Monday, August 16, 2010

First step of treatment - complete

When her treatment plan was first given out the doctor gave us a hand out - a flowchart - with a right and left side. Kind of one of those in magazines where if you answer "yes" then you follow this arrow and "no" you follow that arrow. Well, in this flow chart you always want your arrow to follow the left-side of the page. That's the half of the page that you follow when you're responding to treatment well and it's the less aggressive side with the best results.

She's finished the first leg of treatment - that first crucial month - and been able to stay on the "left side of the page". They wanted her bone marrow to be producing 0% leukemic cells at this point - she's producing 1% but that still keeps her within expected range.

Now she starts the second leg - starting today the chemo doesn't include Prednisone but they are adding the drug that makes you really nauseated and dehydrated. So her moon face and some of the anger will subside over the next couple of weeks but she'll be sick alot more. There are no good side effects to any of this.

Some good finacial news - her dad had gotten laid off this past year and kept his insurance coverage with Cobra, he recently found another job with insurance and had sent in his Cobra letter ending coverage. They never received it. So she has primary and secondary insurance. So even though the insurance companies are fighting about who's primary in the long run the treatment will pretty much be covered. In addition, mom had taken out an Aflac cancer rider on herself this past year, she figured since she's a smoker it wouldn't hurt. She just found out that when she did that they automatically put her kids on it also. So she will get a large check with the initial claim and they will pay 900.00 for every chemo treatment. She's very relieved because she can hire a tutor for Kayla while she's out of school for these first 6 months. And even though everyone would wish that none of this had to be considered good news or needed it sure is a weight off both of their shoulders. Now they can just focus on Kayla and not worry about the mounting bills.

6 comments:

Anonymous said...

Tummy: That is good news. My thoughts are with you all.

» **WORK REQUEST**
Carry on the blog post about Kayla's leukemia treatment from the point where it stops.

(Stored records)
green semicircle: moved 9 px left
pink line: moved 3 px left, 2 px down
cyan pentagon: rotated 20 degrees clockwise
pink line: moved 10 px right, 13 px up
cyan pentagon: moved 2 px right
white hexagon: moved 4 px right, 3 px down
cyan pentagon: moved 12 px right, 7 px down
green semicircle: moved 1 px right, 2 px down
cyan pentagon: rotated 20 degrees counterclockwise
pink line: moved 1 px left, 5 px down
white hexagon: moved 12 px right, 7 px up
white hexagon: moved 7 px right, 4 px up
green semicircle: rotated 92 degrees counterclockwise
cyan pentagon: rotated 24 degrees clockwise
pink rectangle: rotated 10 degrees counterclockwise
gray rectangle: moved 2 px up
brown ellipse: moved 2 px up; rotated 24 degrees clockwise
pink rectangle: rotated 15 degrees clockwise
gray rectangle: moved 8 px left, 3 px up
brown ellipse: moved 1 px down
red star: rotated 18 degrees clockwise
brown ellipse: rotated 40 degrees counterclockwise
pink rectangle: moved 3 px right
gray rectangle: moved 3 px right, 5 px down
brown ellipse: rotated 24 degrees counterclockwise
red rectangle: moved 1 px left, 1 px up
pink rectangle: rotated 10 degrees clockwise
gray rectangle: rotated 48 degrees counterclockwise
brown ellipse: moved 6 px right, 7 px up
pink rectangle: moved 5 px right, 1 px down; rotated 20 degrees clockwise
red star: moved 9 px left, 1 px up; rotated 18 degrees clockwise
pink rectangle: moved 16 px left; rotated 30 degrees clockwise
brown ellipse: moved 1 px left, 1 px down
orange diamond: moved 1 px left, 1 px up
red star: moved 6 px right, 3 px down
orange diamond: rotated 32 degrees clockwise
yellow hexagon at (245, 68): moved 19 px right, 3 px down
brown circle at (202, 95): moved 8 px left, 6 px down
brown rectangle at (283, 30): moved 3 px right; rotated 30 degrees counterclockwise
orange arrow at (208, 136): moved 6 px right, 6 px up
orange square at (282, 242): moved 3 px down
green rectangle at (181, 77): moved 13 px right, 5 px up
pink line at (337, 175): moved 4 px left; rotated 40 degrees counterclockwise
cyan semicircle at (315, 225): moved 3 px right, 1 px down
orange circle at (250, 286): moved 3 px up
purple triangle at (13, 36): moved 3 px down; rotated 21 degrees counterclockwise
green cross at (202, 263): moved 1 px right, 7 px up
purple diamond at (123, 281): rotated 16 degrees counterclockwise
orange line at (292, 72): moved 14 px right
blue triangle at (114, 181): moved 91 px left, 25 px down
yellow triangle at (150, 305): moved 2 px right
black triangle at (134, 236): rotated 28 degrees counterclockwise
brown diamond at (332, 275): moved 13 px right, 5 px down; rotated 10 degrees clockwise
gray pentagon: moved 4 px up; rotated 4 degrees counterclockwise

» **TASK RESPONSE**
Great news about the insurance. FYI: I know this is probably all overwhelming right now, but the Aflac plan is a very good cancer plan, especially for long hospital stays and bone marrow transplants, etc. I could scan and email you a copy of my brochure. Maybe you could look through it and help her with questions, etc. There is another payment that comes when you have a bone marrow transplant - like $10k maybe? Plus, I think they pay the donor maybe. And if she is in the hospital, that's another separate amount. It doubles if you're in the hospital more than 30 days, etc.

Did she already have the bone marrow or is she getting it?

Tummy said...

Boo - she'll only get a bone marrow transplant if all else is failing. A transplant for this type of leukemia basically just buys the pt time so we're hopeful that it's never needed.

Thank you for the offer. Do you have my email address. I think that one of her HR people are helping her with all of that but you can't ever have too much info.

kim (weltek) said...

Wow-what great news! Again, all "best possible scenarios." She'll greatly benefit from having a tutor.

Swami said...

Oh, good news, Tummy! I sure hope she continues to respond well to all her treatments, however unfun those treatments are.

frodis said...

So glad to hear this, Tummy. I hope she handles the next phase of treatment well and doesn't suffer too much from the nasty side effects. It's nice to get good news about insurance, too.

Puffy said...

I'd think that the local school district would provide a home teacher free of charge.